Wow, I love this post. This bug is so nice!

Firstly, I would like to note that it's really hard to predict every stupidity we (users) can write. Believe me, there are too many possibilities.

The problem is in your if ... else construction:

if (hits.length = 0) {
    console.log("Your name wasn't found.");
} else {
    console.log(hits);
}

hits.length = 0 is an assignation operation, you should check here if length of hits is equal to 0 => you have to use equality check operator === instead of =.
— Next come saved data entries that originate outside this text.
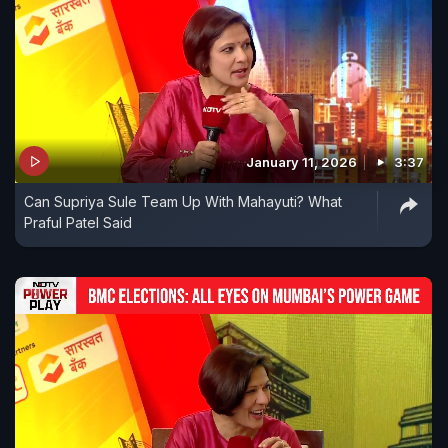
January 11, 2026
3:37
Can Supriya Sule Team Up With Mahayuti? What
Praful Patel Said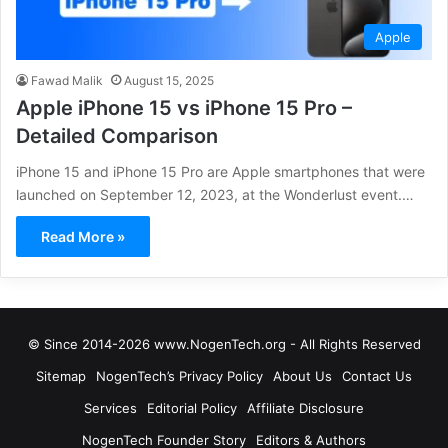
Apple
Fawad Malik
August 15, 2025
Apple iPhone 15 vs iPhone 15 Pro –
Detailed Comparison
iPhone 15 and iPhone 15 Pro are Apple smartphones that were
launched on September 12, 2023, at the Wonderlust event.…
Read More »
© Since 2014-2026 www.NogenTech.org - All Rights Reserved
Sitemap
NogenTech’s Privacy Policy
About Us
Contact Us
Services
Editorial Policy
Affiliate Disclosure
NogenTech Founder Story
Editors & Authors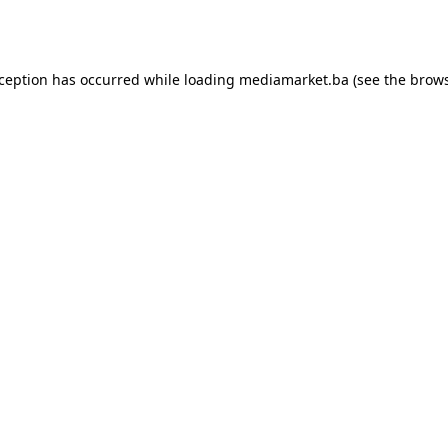
xception has occurred while loading
mediamarket.ba
(see the
brows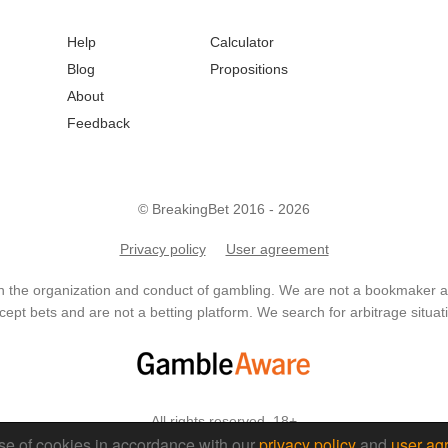
Help
Calculator
Blog
Propositions
About
Feedback
© BreakingBet 2016 - 2026
Privacy policy
User agreement
in the organization and conduct of gambling. We are not a bookmaker
ept bets and are not a betting platform. We search for arbitrage situati
All rights reserved. 18+
se of cookies in accordance with our
privacy policy
and
user ag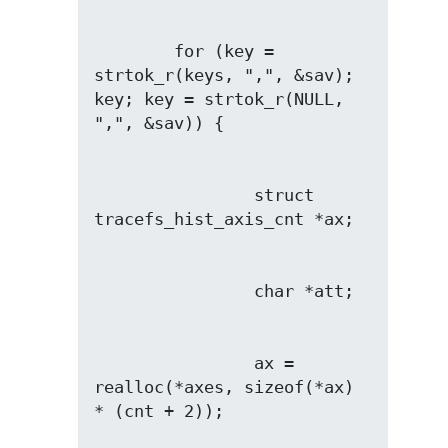
        for (key = 
strtok_r(keys, ",", &sav); 
key; key = strtok_r(NULL, 
                struct 
                ax = 
realloc(*axes, sizeof(*ax) 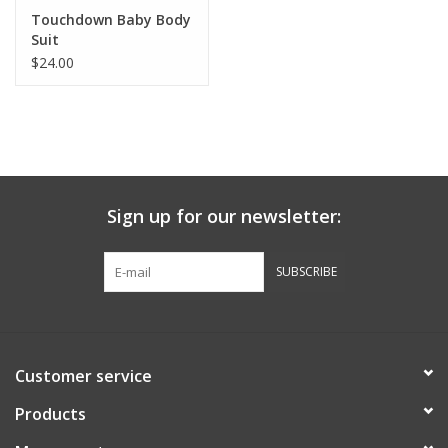
Robotics Store
Touchdown Baby Body
Suit
$24.00
Sign up for our newsletter:
SUBSCRIBE
Customer service
Products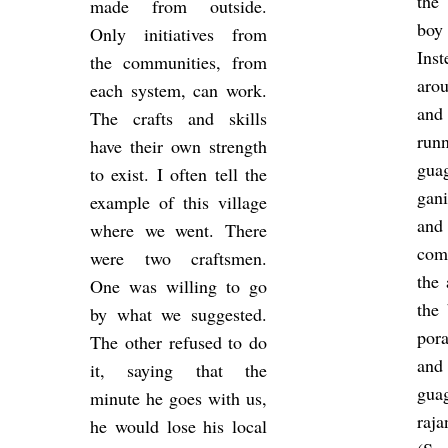
the 
made from out­side.
boy
Only ini­ti­at­ives from
In­
the com­munit­ies, from
aro
each sys­tem, can work.
and
The crafts and skills
run
have their own strength
guag
to exist. I often tell the
gan­
ex­ample of this vil­lage
and
where we went. There
com­
were two crafts­men.
the 
One was will­ing to go
the 
by what we sug­ges­ted.
por­
The other re­fused to do
and
it, say­ing that the
gua
minute he goes with us,
ra­
he would lose his local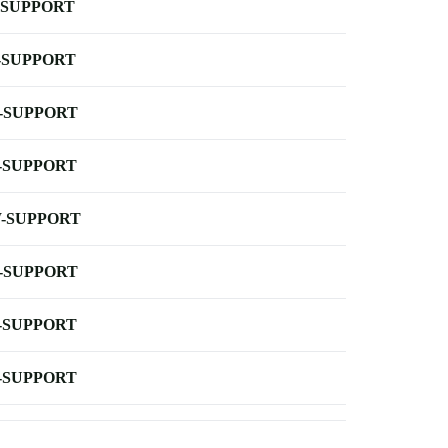
-SUPPORT
-SUPPORT
-SUPPORT
-SUPPORT
-SUPPORT
-SUPPORT
-SUPPORT
-SUPPORT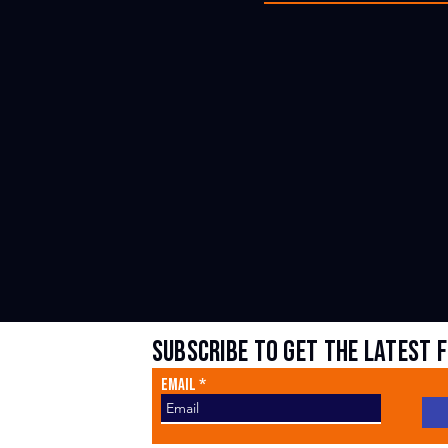
subscribe to get the latest 
Sign Up For Updates
Email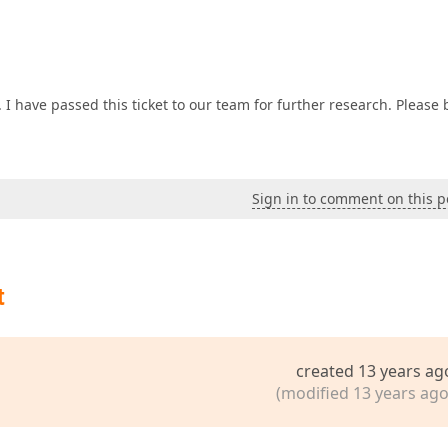
I have passed this ticket to our team for further research. Please 
Sign in to comment on this p
t
created 13 years ag
(modified 13 years ago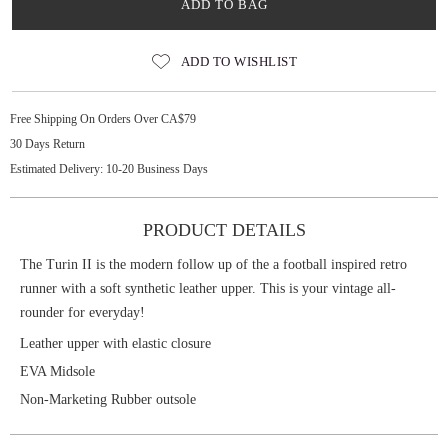
ADD TO BAG
ADD TO WISHLIST
Free Shipping On Orders Over CA$79
30 Days Return
Estimated Delivery: 10-20 Business Days
PRODUCT DETAILS
The Turin II is the modern follow up of the a football inspired retro
runner with a soft synthetic leather upper. This is your vintage all-
rounder for everyday!
Leather upper with elastic closure
EVA Midsole
Non-Marketing Rubber outsole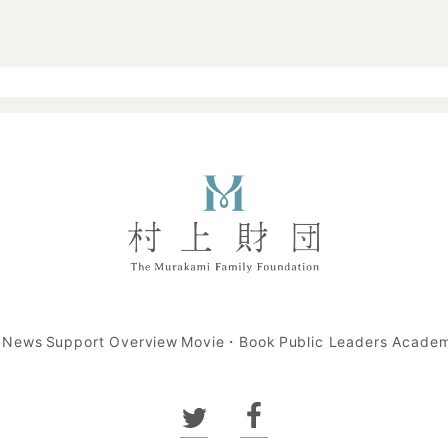
t News
Support Overview
Movie・Book
Public Leaders Acade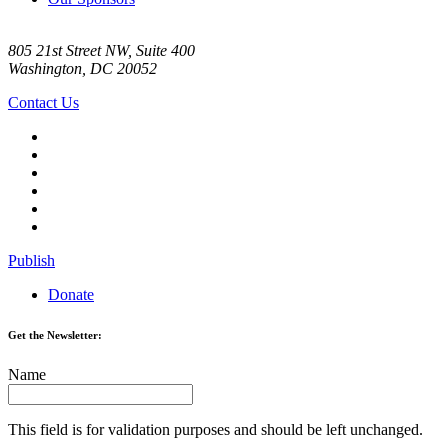
805 21st Street NW, Suite 400
Washington, DC 20052
Contact Us
Publish
Donate
Get the Newsletter:
Name
This field is for validation purposes and should be left unchanged.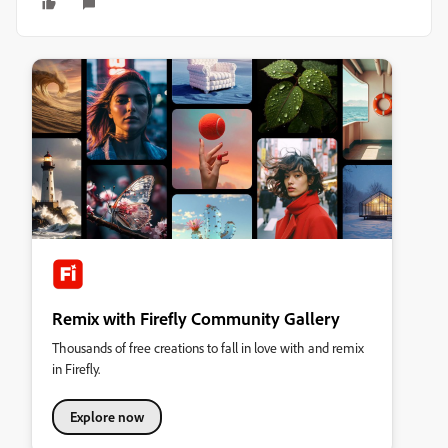
Remix with Firefly Community Gallery
Thousands of free creations to fall in love with and remix
in Firefly.
Explore now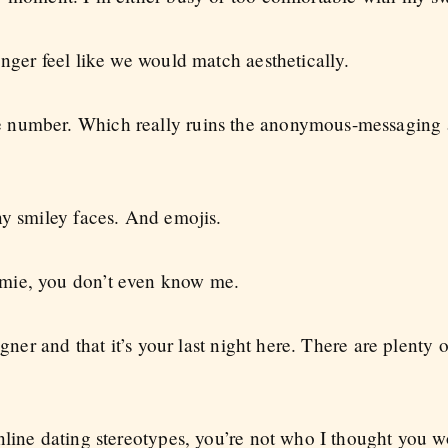
nger feel like we would match aesthetically.
 number. Which really ruins the anonymous-messaging 
ny smiley faces. And emojis.
mie, you don’t even know me.
igner and that it’s your last night here. There are plenty
nline dating stereotypes, you’re not who I thought you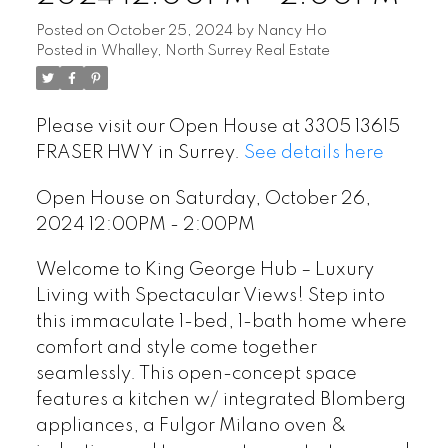
Posted on
October 25, 2024
by
Nancy Ho
Posted in
Whalley, North Surrey Real Estate
Please visit our Open House at 3305 13615
FRASER HWY in Surrey.
See details here
Open House on Saturday, October 26,
2024 12:00PM - 2:00PM
Welcome to King George Hub – Luxury
Living with Spectacular Views! Step into
this immaculate 1-bed, 1-bath home where
comfort and style come together
seamlessly. This open-concept space
features a kitchen w/ integrated Blomberg
appliances, a Fulgor Milano oven &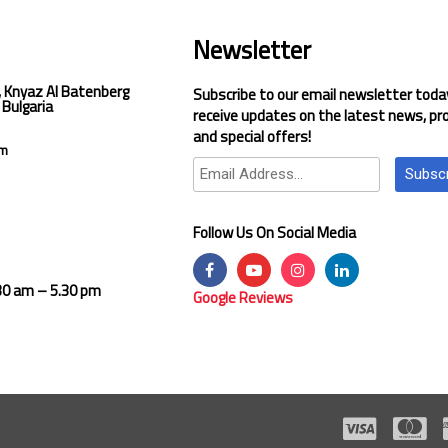
Newsletter
, Knyaz Al Batenberg
Subscribe to our email newsletter toda
 Bulgaria
receive updates on the latest news, pr
and special offers!
om
Subsc
Follow Us On Social Media
.30 am – 5.30 pm
Google Reviews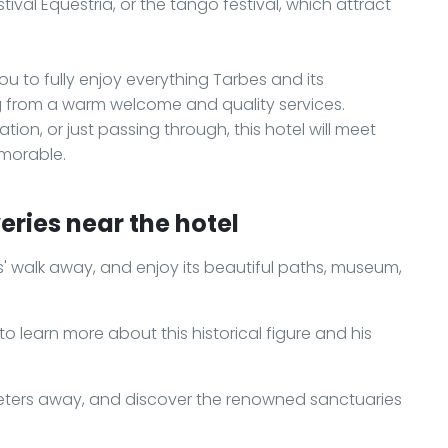
tival Equestria, or the tango festival, which attract
you to fully enjoy everything Tarbes and its
ng from a warm welcome and quality services.
ion, or just passing through, this hotel will meet
morable.
eries near the hotel
s' walk away, and enjoy its beautiful paths, museum,
to learn more about this historical figure and his
ometers away, and discover the renowned sanctuaries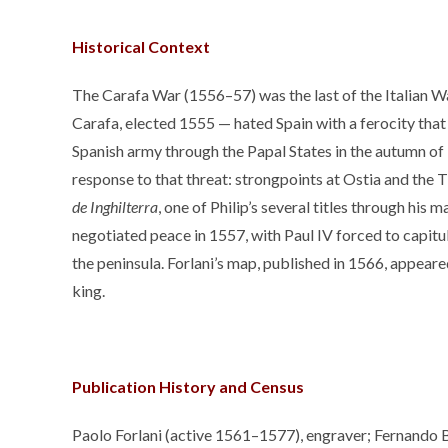
Historical Context
The Carafa War (1556–57) was the last of the Italian Wa
Carafa, elected 1555 — hated Spain with a ferocity that 
Spanish army through the Papal States in the autumn of
response to that threat: strongpoints at Ostia and the T
de Inghilterra
, one of Philip’s several titles through his
negotiated peace in 1557, with Paul IV forced to capit
the peninsula. Forlani’s map, published in 1566, appear
king.
Publication History and Census
Paolo Forlani (active 1561–1577), engraver; Fernando Ber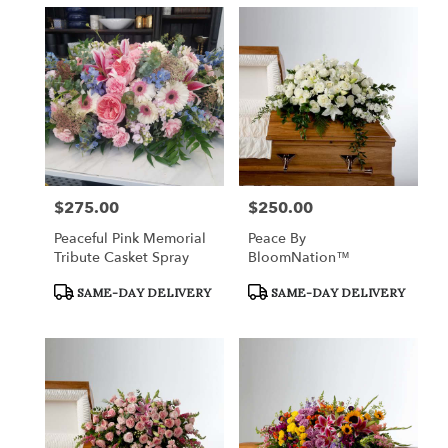
$275.00
$250.00
Price:
Price:
Peaceful Pink Memorial
Peace By
Tribute Casket Spray
BloomNation™
Product
Product
SAME-DAY DELIVERY
SAME-DAY DELIVERY
Tags:
Tags: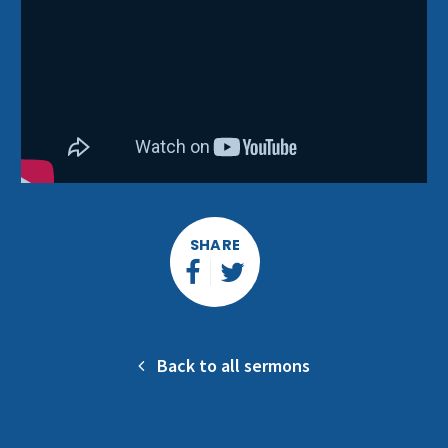
SHARE
Back to all sermons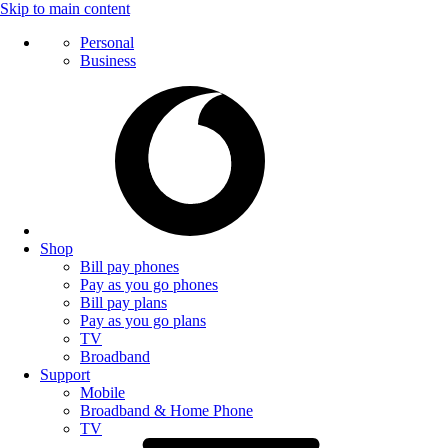
Skip to main content
Personal
Business
Shop
Bill pay phones
Pay as you go phones
Bill pay plans
Pay as you go plans
TV
Broadband
Support
Mobile
Broadband & Home Phone
TV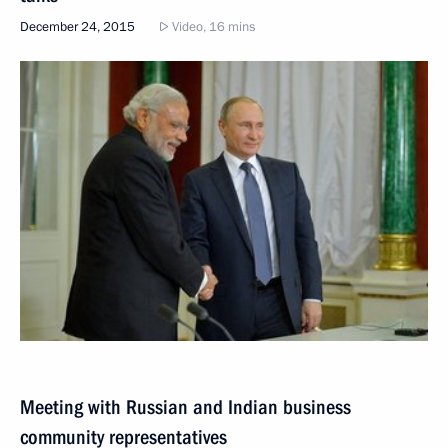
December 24, 2015
Video, 16 mins
Meeting with Russian and Indian business
community representatives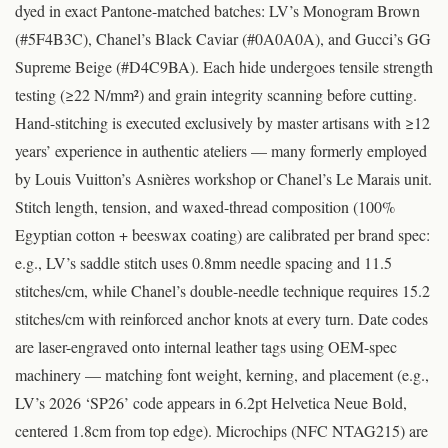
dyed in exact Pantone-matched batches: LV’s Monogram Brown
(#5F4B3C), Chanel’s Black Caviar (#0A0A0A), and Gucci’s GG
Supreme Beige (#D4C9BA). Each hide undergoes tensile strength
testing (≥22 N/mm²) and grain integrity scanning before cutting.
Hand-stitching is executed exclusively by master artisans with ≥12
years’ experience in authentic ateliers — many formerly employed
by Louis Vuitton’s Asnières workshop or Chanel’s Le Marais unit.
Stitch length, tension, and waxed-thread composition (100%
Egyptian cotton + beeswax coating) are calibrated per brand spec:
e.g., LV’s saddle stitch uses 0.8mm needle spacing and 11.5
stitches/cm, while Chanel’s double-needle technique requires 15.2
stitches/cm with reinforced anchor knots at every turn. Date codes
are laser-engraved onto internal leather tags using OEM-spec
machinery — matching font weight, kerning, and placement (e.g.,
LV’s 2026 ‘SP26’ code appears in 6.2pt Helvetica Neue Bold,
centered 1.8cm from top edge). Microchips (NFC NTAG215) are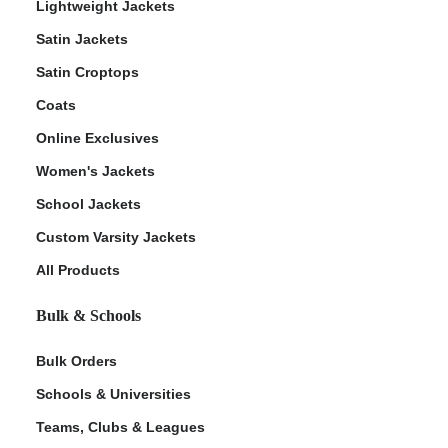
Lightweight Jackets
Satin Jackets
Satin Croptops
Coats
Online Exclusives
Women's Jackets
School Jackets
Custom Varsity Jackets
All Products
Bulk & Schools
Bulk Orders
Schools & Universities
Teams, Clubs & Leagues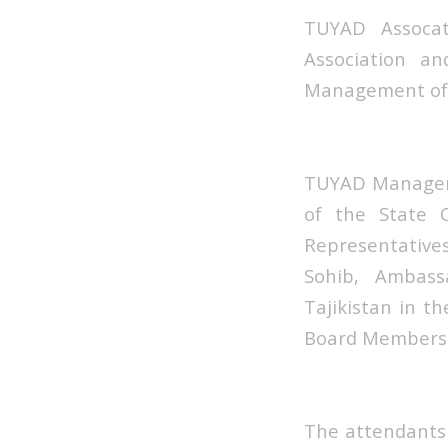
TUYAD Assoca
Association a
Management of t
TUYAD Manageme
of the State 
Representatives 
Sohib, Ambass
Tajikistan in t
Board Members 
The attendants 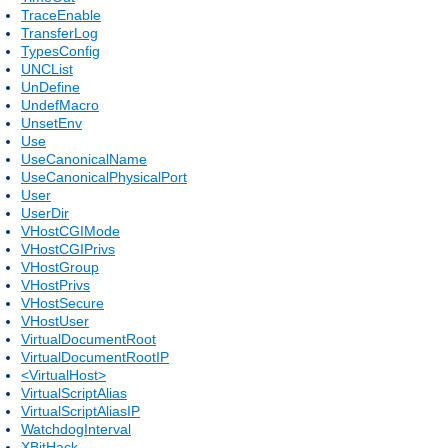
TraceEnable
TransferLog
TypesConfig
UNCList
UnDefine
UndefMacro
UnsetEnv
Use
UseCanonicalName
UseCanonicalPhysicalPort
User
UserDir
VHostCGIMode
VHostCGIPrivs
VHostGroup
VHostPrivs
VHostSecure
VHostUser
VirtualDocumentRoot
VirtualDocumentRootIP
<VirtualHost>
VirtualScriptAlias
VirtualScriptAliasIP
WatchdogInterval
XBitHack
Let me explain what happened. Your hits array is filled with characters of your name and now we are at if. The interpreter takes a look at condition of your if and tries to evaluate it to true or false value. The condition is an assignation operation. So it executes this operation => you set length of the array to 0, it erased all data :smile: and because right side of the operation is a falsy value (0) whole expression evaluates to false. And that is why your script goes to the else block and prints out to the console empty array ([]), because it lost all data inside in the moment when you set length to 0.


#3

Alright, got it. Thanks! I understand it must be hard to cater for all our bollocks :wink: i was just happy that i could preas on, but then felt i actually needed to know what's up.
Thanks for the explanation!


#4

You're very welcome :smile:


#5

thanks it was diffucult be worth your help :sunglasses:


#6

Thanks for the explanation! I had exact question too. However, after fixing it according to your suggestion my array prints out "[ ' . ' , ' ' ]" x2. Shouldn't it print my name?

Here is my code:

var text = "Typing text, I'm typing text. Bryce is typing text, Bryce.";

var myName = "Bryce";

var hits = []

for(var i=0; i < text.length; i++) {
if (text[i] === "B") {
for(var j=i; j < myName.length + i; j++); {
hits.push(text[j]);
}
}
}
console.log(hits);

if(hits.length === 0) {
console.log("Your name wasn't found.");
} else {
console.log(hits);
}

Thanks for any help.


#7

The problem is in your second for loop:

for (var j = i; j < myName.length + i; j++); {
    hits.push(text[j]);
}

Unwanted semicolon after for loop terminates loop. You have to delete it:

for (var j = i; j < myName.length + i; j++) {
    hits.push(text[j]);
}

If you don't know when you should use semicolons read this article -> Your Guide to Semicolons in JavaScript.